Fun Home
by Alison Bechdel
Jonathan Cape
In the hands of a lesser writer this would be a memoir full of venom, hatred and a self pitying abasement in front of the reader. But this is Alison Bechdel. She’s been writing accessible yet ground-breaking graphic fiction for years in the pages of the brilliant Dykes To Watch Out For, and it should be no surprise to anyone that this, her first major piece of autobiography is a strong contender for inclusion on the ever-growing list of classic graphic novels.
Bechdel’s moving and insightful story centres on her father and her difficult relationship with him that is investigated in flashback after his suspected suicide under the wheels of a truck. She details a cold and distant man who combined teaching English with running the family funeral home (the Fun Home). Throughout her childhood she grew used to his his distance and difficult behaviour; quick to temper, obsessively houseproud, prizing a love of literature above love for his family. But as she struggled through adolescence dealing with obsessive compulsive disorder and her growing awareness of her homosexuality she somehow managed to overlook her father’s unusual behaviour as he too struggled with his sexuality. The truth emerges years later, when Bechdel comes out to her parents. Her mother’s response is to inform Bechdel that her father has had affairs with his male students and with the family babysitter. Somehow Bechdel’s revelation doesn’t seem so grand anymore at that stage.
Bechdel’s tale takes no linear route but instead circles dramatically around the central facts of the tale; Bechdel’s sexuality, her father’s death and his secret life. It’s Bechdel’s sensitive and considered investigation of these moments that turns Fun Home from run of the mill shock autobiog into something far richer and important. Throughout the book, literature plays an vitally important role, as a bond between father and daughter, a means of Bechdel’s sexual education and a way for her father to express his true sexuality. Bechdel sometimes leans too heavily on the literary referencing, but it’s a minor mis-step along the way to telling a masterful tale of family and self-discovery.
Fun Home’s serious content is softened by Bechdel’s cartoony artwork. Her simple character linework contrasts with her highly detailed backgrounds all augmented by a green wash. Her art never allows the story to overwhelm the reader, no matter how mournful the moment is. Bechdel’s writing is clever enough to deliberately lighten the mood throughout the book, almost descending into high farce at times before once more coming back to the inherent sadness of the tale. It’s only rarely however that she allows her art to become as serious as her words, but when she does it’s beautiful, poignant and deeply moving:
(A poignant moment from Fun Home that perfectly captures one little girl’s wish to be closer to her cool and distant father. A wish that sadly, never came true.)

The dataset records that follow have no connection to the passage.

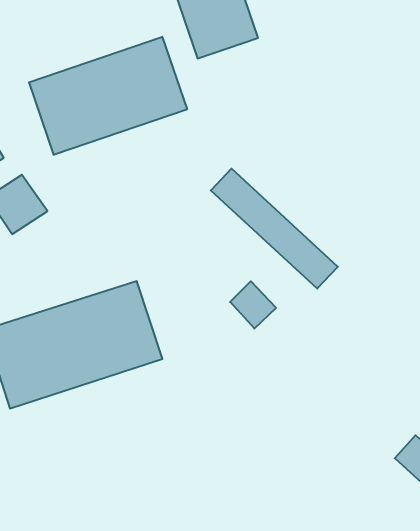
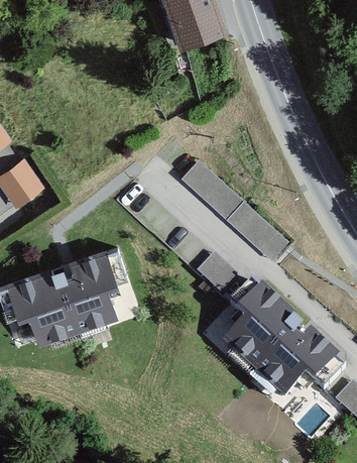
building: [29,37,187,155] -> none
building: none -> [213,286,341,410]

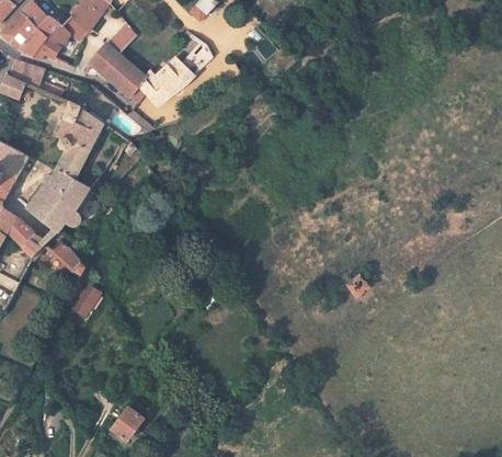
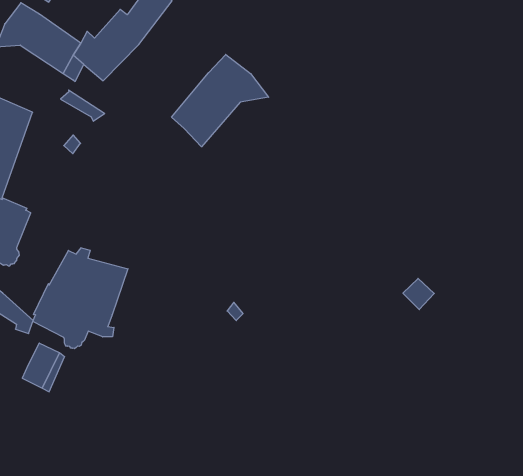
building: none -> [172,54,269,147]
building: none -> [33,248,128,349]

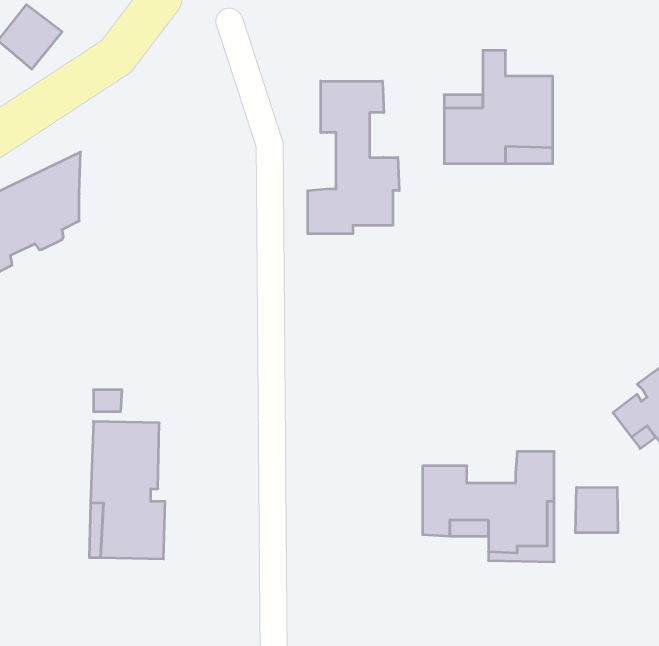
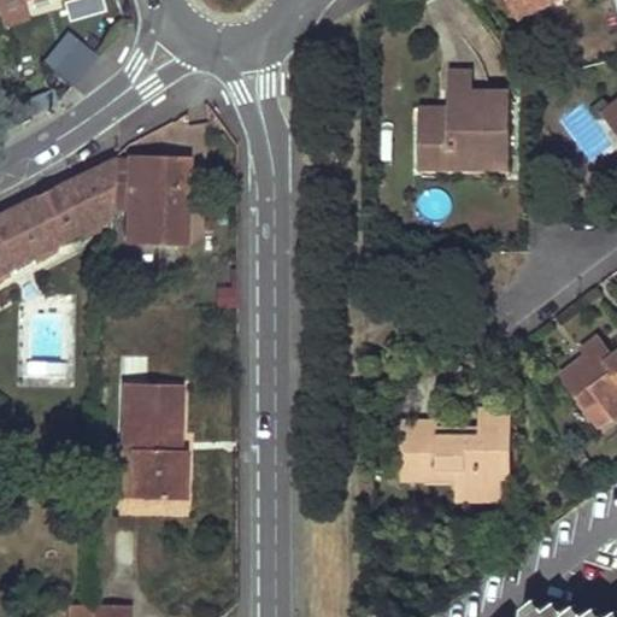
building: [308,81,399,234] -> none
building: none -> [112,157,188,247]
building: [575,487,618,533] -> none

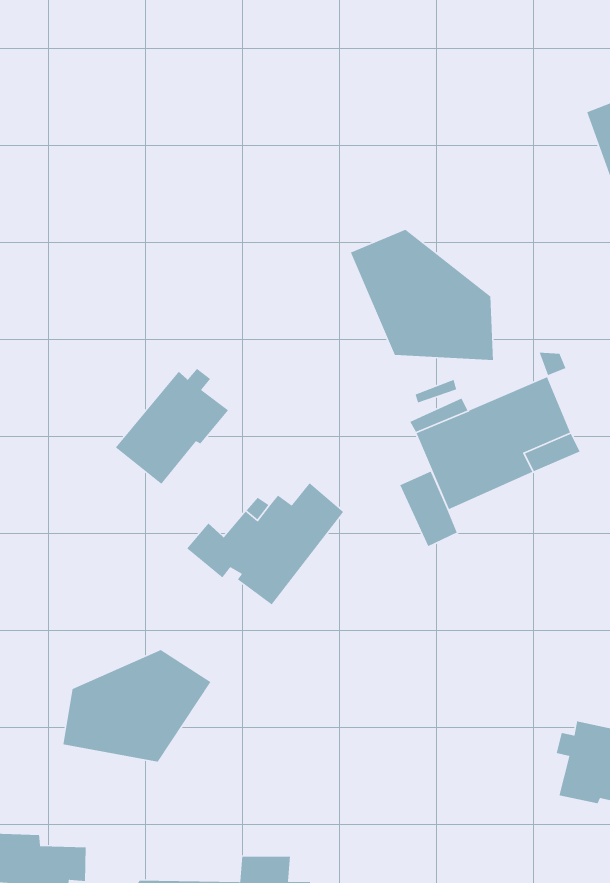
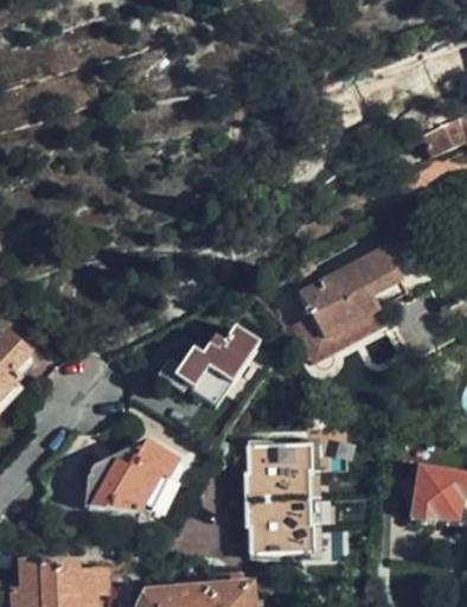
building: [350,229,494,361] -> none
building: [115,368,229,485] -> none
building: none -> [245,443,318,554]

At it’s close Fun Home proves itself to be a beautiful, complex and profoundly affecting work that, although it focuses on the troubled relationship of father and daughter, is primarily about Alison Bechdel herself, her relationship with words and the safety of the literature. In Fun Home she writes: “My parents are most real to me in fictional terms” and it’s obvious that the disfunctional family was kept at bay by Bechdel and her father by a retreat into fiction of many different forms.
Her father was by no means perfect, but his influence on Bechdel has been far reaching, and her subsequent choice of career as a writer and cartoonist is directly attributable to the father. That Bechdel uses her talents and her joy of writing to tell the tale is fitting.
(Bechdel reading from Fun Home in 2007. Photo borrowed from Exism’s Flickrstream.)
Alison Bechdel’s next major project is further autobiography, this time concentrating on her relationships. If it is anywhere near as good as Fun Home it too will be essential reading.